Lisa Suatoni, a marine ecologist at the Natural Resources Defense Council, said that the warming detected to date is already causing rapid transformation of ocean ecosystems, including certain marine species moving toward the poles and economically harmful disruptions to fisheries that provide food and livelihoods to hundreds of millions of people worldwide.
“The ocean is playing this silent but important service to the Earth in absorbing most of the heat that’s being trapped by our greenhouse gas emissions, but that service comes at a cost,” Suatoni said. “The transformation that global warming is having on the oceans is largely unseen because we’re land animals and it’s hard to observe.”
That’s changing. Scientists’ observations are improving considerably thanks to new measurement techniques, particularly Argo, a network of drifting, automated floats in operation since the mid-2000s that periodically descend into the ocean to measure temperature and salinity, then transmit the readings to satellites.
The new analysis is based on Argo’s measurements of the upper 6,500 feet of the ocean combined with earlier readings that go back to the 1950s. Scientists compared four different estimates of ocean warming completed since the United Nations’ Intergovernmental Panel on Climate Change report in 2014 and found them converging in agreement: Oceans were warming faster than prior estimates.
The findings of record ocean warming come one day before the National Oceanic and Atmospheric Administration and NASA were scheduled to release data on the average global surface temperature for 2018. The federal agencies are expected to report that 2018 was the fourth-hottest year on record, but their announcements have been delayed indefinitely by the partial government shutdown.

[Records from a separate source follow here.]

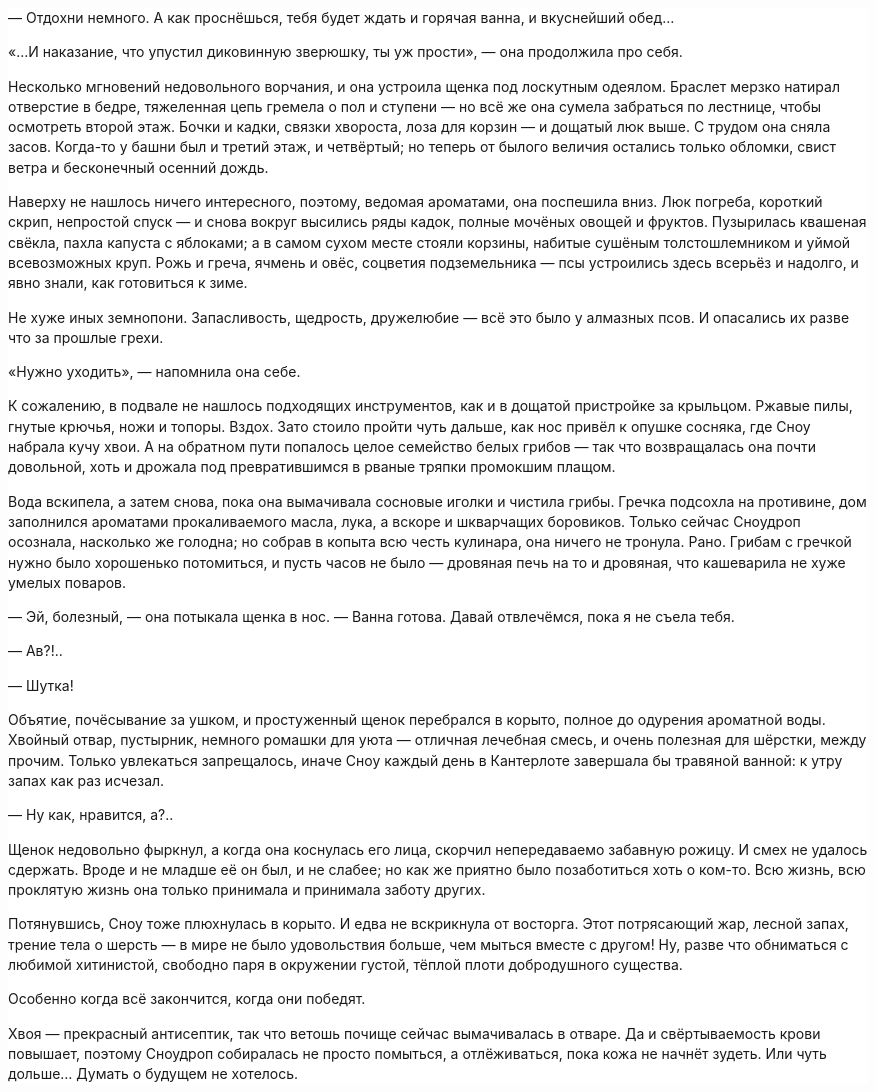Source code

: — Отдохни немного. А как проснёшься, тебя будет ждать и горячая ванна, и вкуснейший обед…

«…И наказание, что упустил диковинную зверюшку, ты уж прости», — она продолжила про себя.

Несколько мгновений недовольного ворчания, и она устроила щенка под лоскутным одеялом. Браслет мерзко натирал отверстие в бедре, тяжеленная цепь гремела о пол и ступени — но всё же она сумела забраться по лестнице, чтобы осмотреть второй этаж. Бочки и кадки, связки хвороста, лоза для корзин — и дощатый люк выше. С трудом она сняла засов. Когда-то у башни был и третий этаж, и четвёртый; но теперь от былого величия остались только обломки, свист ветра и бесконечный осенний дождь.

Наверху не нашлось ничего интересного, поэтому, ведомая ароматами, она поспешила вниз. Люк погреба, короткий скрип, непростой спуск — и снова вокруг высились ряды кадок, полные мочёных овощей и фруктов. Пузырилась квашеная свёкла, пахла капуста с яблоками; а в самом сухом месте стояли корзины, набитые сушёным толстошлемником и уймой всевозможных круп. Рожь и греча, ячмень и овёс, соцветия подземельника — псы устроились здесь всерьёз и надолго, и явно знали, как готовиться к зиме.

Не хуже иных земнопони. Запасливость, щедрость, дружелюбие — всё это было у алмазных псов. И опасались их разве что за прошлые грехи.

«Нужно уходить», — напомнила она себе.

К сожалению, в подвале не нашлось подходящих инструментов, как и в дощатой пристройке за крыльцом. Ржавые пилы, гнутые крючья, ножи и топоры. Вздох. Зато стоило пройти чуть дальше, как нос привёл к опушке сосняка, где Сноу набрала кучу хвои. А на обратном пути попалось целое семейство белых грибов — так что возвращалась она почти довольной, хоть и дрожала под превратившимся в рваные тряпки промокшим плащом.

Вода вскипела, а затем снова, пока она вымачивала сосновые иголки и чистила грибы. Гречка подсохла на противине, дом заполнился ароматами прокаливаемого масла, лука, а вскоре и шкварчащих боровиков. Только сейчас Сноудроп осознала, насколько же голодна; но собрав в копыта всю честь кулинара, она ничего не тронула. Рано. Грибам с гречкой нужно было хорошенько потомиться, и пусть часов не было — дровяная печь на то и дровяная, что кашеварила не хуже умелых поваров.

— Эй, болезный, — она потыкала щенка в нос. — Ванна готова. Давай отвлечёмся, пока я не съела тебя.

— Ав?!..

— Шутка!

Объятие, почёсывание за ушком, и простуженный щенок перебрался в корыто, полное до одурения ароматной воды. Хвойный отвар, пустырник, немного ромашки для уюта — отличная лечебная смесь, и очень полезная для шёрстки, между прочим. Только увлекаться запрещалось, иначе Сноу каждый день в Кантерлоте завершала бы травяной ванной: к утру запах как раз исчезал.

— Ну как, нравится, а?..

Щенок недовольно фыркнул, а когда она коснулась его лица, скорчил непередаваемо забавную рожицу. И смех не удалось сдержать. Вроде и не младше её он был, и не слабее; но как же приятно было позаботиться хоть о ком-то. Всю жизнь, всю проклятую жизнь она только принимала и принимала заботу других.

Потянувшись, Сноу тоже плюхнулась в корыто. И едва не вскрикнула от восторга. Этот потрясающий жар, лесной запах, трение тела о шерсть — в мире не было удовольствия больше, чем мыться вместе с другом! Ну, разве что обниматься с любимой хитинистой, свободно паря в окружении густой, тёплой плоти добродушного существа.

Особенно когда всё закончится, когда они победят.

Хвоя — прекрасный антисептик, так что ветошь почище сейчас вымачивалась в отваре. Да и свёртываемость крови повышает, поэтому Сноудроп собиралась не просто помыться, а отлёживаться, пока кожа не начнёт зудеть. Или чуть дольше… Думать о будущем не хотелось.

Once full operations are restored, it will take a least three days for scientists to finalize their reports, said Gavin Schmidt, head of the NASA Goddard Institute for Space Studies.
The shutdown has also halted the flow of information to the United Kingdom’s Met Office, its national weather service, which has not been able to finish its calculations of last year’s average global surface temperature, said spokesman Grahame Madge.
“With the United States accounting for around 3% of the world’s land surface, the absence of American data, even for one month, would skew the final figure,” he said. “We’re hoping that the data can be released before the end of January.”
A report last week from the European Union’s Copernicus Climate Change Service said the last four years have been the warmest on record, with 2018 in the No. 4 slot.
With a weak El Niño probably underway in the Pacific Ocean, 2019 air temperatures have a good chance of being hotter than they were last year.